===== Data

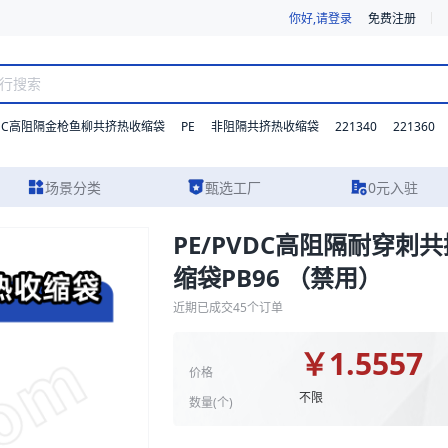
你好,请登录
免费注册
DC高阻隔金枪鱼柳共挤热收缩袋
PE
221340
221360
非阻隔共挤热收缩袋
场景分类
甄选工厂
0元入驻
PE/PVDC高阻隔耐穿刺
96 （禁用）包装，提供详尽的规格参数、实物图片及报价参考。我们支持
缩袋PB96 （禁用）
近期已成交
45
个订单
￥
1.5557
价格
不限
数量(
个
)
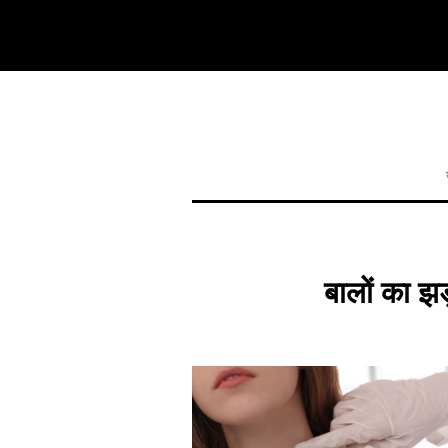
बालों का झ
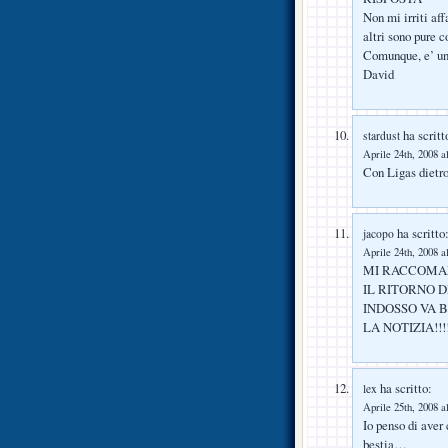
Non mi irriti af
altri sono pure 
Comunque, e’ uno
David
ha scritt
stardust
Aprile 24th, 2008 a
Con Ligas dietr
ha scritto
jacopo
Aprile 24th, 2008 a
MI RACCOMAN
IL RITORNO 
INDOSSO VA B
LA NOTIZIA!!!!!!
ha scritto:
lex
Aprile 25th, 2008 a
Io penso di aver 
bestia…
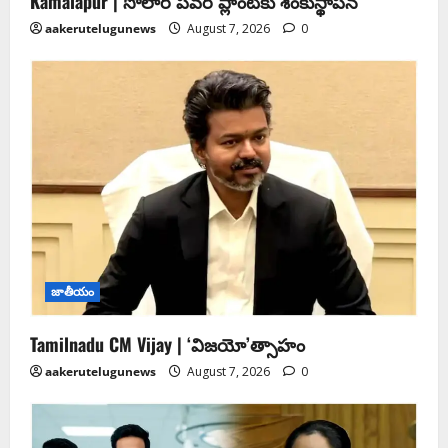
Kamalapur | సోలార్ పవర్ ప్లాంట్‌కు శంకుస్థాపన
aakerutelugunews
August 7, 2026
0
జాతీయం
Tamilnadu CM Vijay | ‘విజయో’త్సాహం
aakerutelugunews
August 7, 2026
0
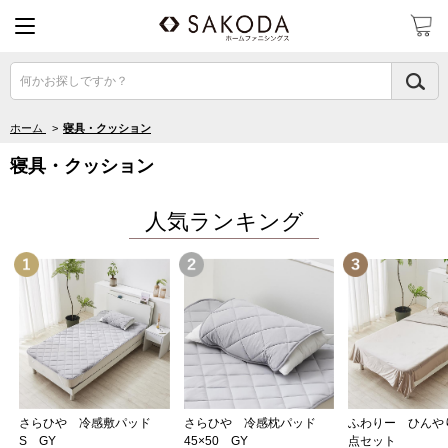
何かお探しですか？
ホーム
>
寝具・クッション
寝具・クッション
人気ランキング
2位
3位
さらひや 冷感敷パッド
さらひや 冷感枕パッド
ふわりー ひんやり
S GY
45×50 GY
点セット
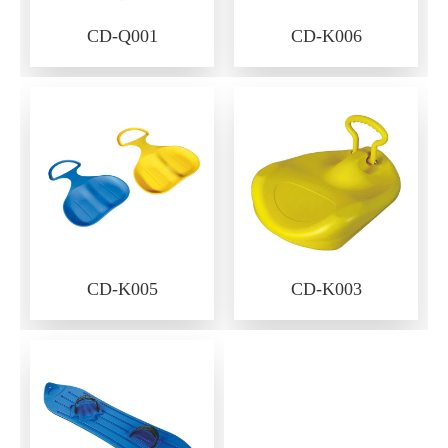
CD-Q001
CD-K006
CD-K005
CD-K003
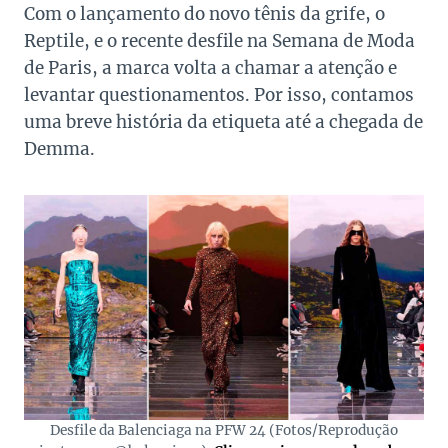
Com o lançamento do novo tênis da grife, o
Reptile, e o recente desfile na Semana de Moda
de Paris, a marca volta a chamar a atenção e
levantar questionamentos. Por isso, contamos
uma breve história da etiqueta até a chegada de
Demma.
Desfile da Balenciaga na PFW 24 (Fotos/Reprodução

==========

_Task:_
Return the text of every entry above line for line without changes, leaving out the picture lines.

_Solution to this task:_
你好,请登录
免费注册
DC高阻隔金枪鱼柳共挤热收缩袋
PE
221340
221360
非阻隔共挤热收缩袋
场景分类
甄选工厂
0元入驻
PE/PVDC高阻隔耐穿刺
96 （禁用）包装，提供详尽的规格参数、实物图片及报价参考。我们支持
缩袋PB96 （禁用）
近期已成交
45
个订单
￥
1.5557
价格
不限
数量(
个
)
बालों का झ
Non mi irriti af
altri sono pure 
Comunque, e’ uno
David
ha scritt
stardust
Aprile 24th, 2008 a
Con Ligas dietr
ha scritto
jacopo
Aprile 24th, 2008 a
MI RACCOMAN
IL RITORNO 
INDOSSO VA B
LA NOTIZIA!!!!!!
ha scritto:
lex
Aprile 25th, 2008 a
Io penso di aver 
bestia…
Kamalapur | సోలార్ పవర్ ప్లాంట్‌కు శంకుస్థాపన
aakerutelugunews
August 7, 2026
0
జాతీయం
Tamilnadu CM Vijay | ‘విజయో’త్సాహం
aakerutelugunews
August 7, 2026
0
何かお探しですか？
ホーム
>
寝具・クッション
寝具・クッション
人気ランキング
2位
3位
さらひや 冷感敷パッド
さらひや 冷感枕パッド
ふわりー ひんやり
S GY
45×50 GY
点セット
CD-Q001
CD-K006
CD-K005
CD-K003
Com o lançamento do novo tênis da grife, o
Reptile, e o recente desfile na Semana de Moda
de Paris, a marca volta a chamar a atenção e
levantar questionamentos. Por isso, contamos
uma breve história da etiqueta até a chegada de
Demma.
Desfile da Balenciaga na PFW 24 (Fotos/Reprodução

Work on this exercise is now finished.